By the time we reached the surface again, I was spent. Bobo dropped me back at the company headquarters in silence, and I lurched to the locker room to get into my old clothes. Putting them on again, I felt puny. Relative to everything else, I had been risibly undersized – next to the sweating blacks belowground even more than to the white kings coordinating them from the board room above. We had been underground only an hour, but I knew that never again would I look at an empty cornfield and be sure that was all there was to it. Maybe 600 feet beneath that placid surface, workers were purging their guts out for thirty cents a cart. Maybe beneath its thin crust, the whole substructure of the earth was one vast trap, teeming with men locked away from the sun, slogging by the strength of their backs in hellish symphonic silence. Just as you should never tour the sewers of Paris lest the astonishing fact of urine never leave your nostrils, just as you should avert your gaze from repair work being done on a gothic cathedral lest you witness the cheap cinder blocks beneath, so had I been vouchsafed a vision. I had the knowledge now; the famish had brought me to it.

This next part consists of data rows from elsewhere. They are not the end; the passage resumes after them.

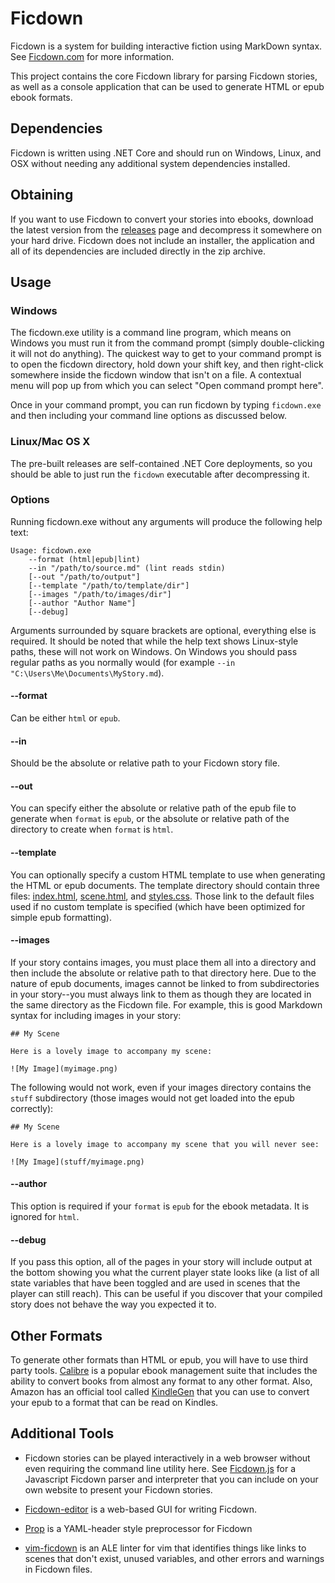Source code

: # Ficdown

Ficdown is a system for building interactive fiction using MarkDown syntax. See [Ficdown.com](http://www.ficdown.com) for more information.

This project contains the core Ficdown library for parsing Ficdown stories, as well as a console application that can be used to generate HTML or epub ebook formats.

## Dependencies

Ficdown is written using .NET Core and should run on Windows, Linux, and OSX without needing any additional system dependencies installed.

## Obtaining

If you want to use Ficdown to convert your stories into ebooks, download the latest version from the [releases](https://github.com/rudism/Ficdown/releases) page and decompress it somewhere on your hard drive. Ficdown does not include an installer, the application and all of its dependencies are included directly in the zip archive.

## Usage

### Windows

The ficdown.exe utility is a command line program, which means on Windows you must run it from the command prompt (simply double-clicking it will not do anything). The quickest way to get to your command prompt is to open the ficdown directory, hold down your shift key, and then right-click somewhere inside the ficdown window that isn't on a file. A contextual menu will pop up from which you can select "Open command prompt here".

Once in your command prompt, you can run ficdown by typing `ficdown.exe` and then including your command line options as discussed below.

### Linux/Mac OS X

The pre-built releases are self-contained .NET Core deployments, so you should be able to just run the `ficdown` executable after decompressing it.

### Options

Running ficdown.exe without any arguments will produce the following help text:

    Usage: ficdown.exe
        --format (html|epub|lint)
        --in "/path/to/source.md" (lint reads stdin)
        [--out "/path/to/output"]
        [--template "/path/to/template/dir"]
        [--images "/path/to/images/dir"]
        [--author "Author Name"]
        [--debug]

Arguments surrounded by square brackets are optional, everything else is required. It should be noted that while the help text shows Linux-style paths, these will not work on Windows. On Windows you should pass regular paths as you normally would (for example `--in "C:\Users\Me\Documents\MyStory.md`).

#### --format

Can be either `html` or `epub`.

#### --in

Should be the absolute or relative path to your Ficdown story file.

#### --out

You can specify either the absolute or relative path of the epub file to generate when `format` is `epub`, or the absolute or relative path of the directory to create when `format` is `html`.

#### --template

You can optionally specify a custom HTML template to use when generating the HTML or epub documents. The template directory should contain three files: [index.html](/Ficdown.Parser/Render/Views/index.html), [scene.html](/Ficdown.Parser/Render/Views/scene.html), and [styles.css](/Ficdown.Parser/Render/Assets/styles.css). Those link to the default files used if no custom template is specified (which have been optimized for simple epub formatting).

#### --images

If your story contains images, you must place them all into a directory and then include the absolute or relative path to that directory here. Due to the nature of epub documents, images cannot be linked to from subdirectories in your story--you must always link to them as though they are located in the same directory as the Ficdown file. For example, this is good Markdown syntax for including images in your story:

    ## My Scene

    Here is a lovely image to accompany my scene:

    ![My Image](myimage.png)

The following would not work, even if your images directory contains the `stuff` subdirectory (those images would not get loaded into the epub correctly):

    ## My Scene

    Here is a lovely image to accompany my scene that you will never see:

    ![My Image](stuff/myimage.png)

#### --author

This option is required if your `format` is `epub` for the ebook metadata. It is ignored for `html`.

#### --debug

If you pass this option, all of the pages in your story will include output at the bottom showing you what the current player state looks like (a list of all state variables that have been toggled and are used in scenes that the player can still reach). This can be useful if you discover that your compiled story does not behave the way you expected it to.

## Other Formats

To generate other formats than HTML or epub, you will have to use third party tools. [Calibre](http://www.calibre-ebook.com) is a popular ebook management suite that includes the ability to convert books from almost any format to any other format. Also, Amazon has an official tool called [KindleGen](http://www.amazon.com/gp/feature.html?docId=1000765211) that you can use to convert your epub to a format that can be read on Kindles.

## Additional Tools

- Ficdown stories can be played interactively in a web browser without even requiring the command line utility here. See [Ficdown.js](https://github.com/rudism/Ficdown.js) for a Javascript Ficdown parser and interpreter that you can include on your own website to present your Ficdown stories.

- [Ficdown-editor](https://byfernanz.github.io/ficdown-editor/) is a web-based GUI for writing Ficdown.

- [Prop](https://github.com/ByFernanz/prop) is a YAML-header style preprocessor for Ficdown

- [vim-ficdown](https://github.com/rudism/vim-ficdown) is an ALE linter for vim that identifies things like links to scenes that don't exist, unused variables, and other errors and warnings in Ficdown files.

Several years later, sunning myself on the deck of a glamorous schooner in the South Seas, I came across a small item inside a back section of the International Herald Tribune. It said this mine had collapsed, burying and after several days killing 41 miners – they weren’t sure of the exact number because it was too dangerous to reenter the mine and fetch the bodies. A cry escaped my lips – a half-bark of grief – that made my new wife raise her eyebrows to me invitingly, but I adjusted my mask over my face before sliding off the prow and vanishing, unhungrily, beneath the surface of the waves.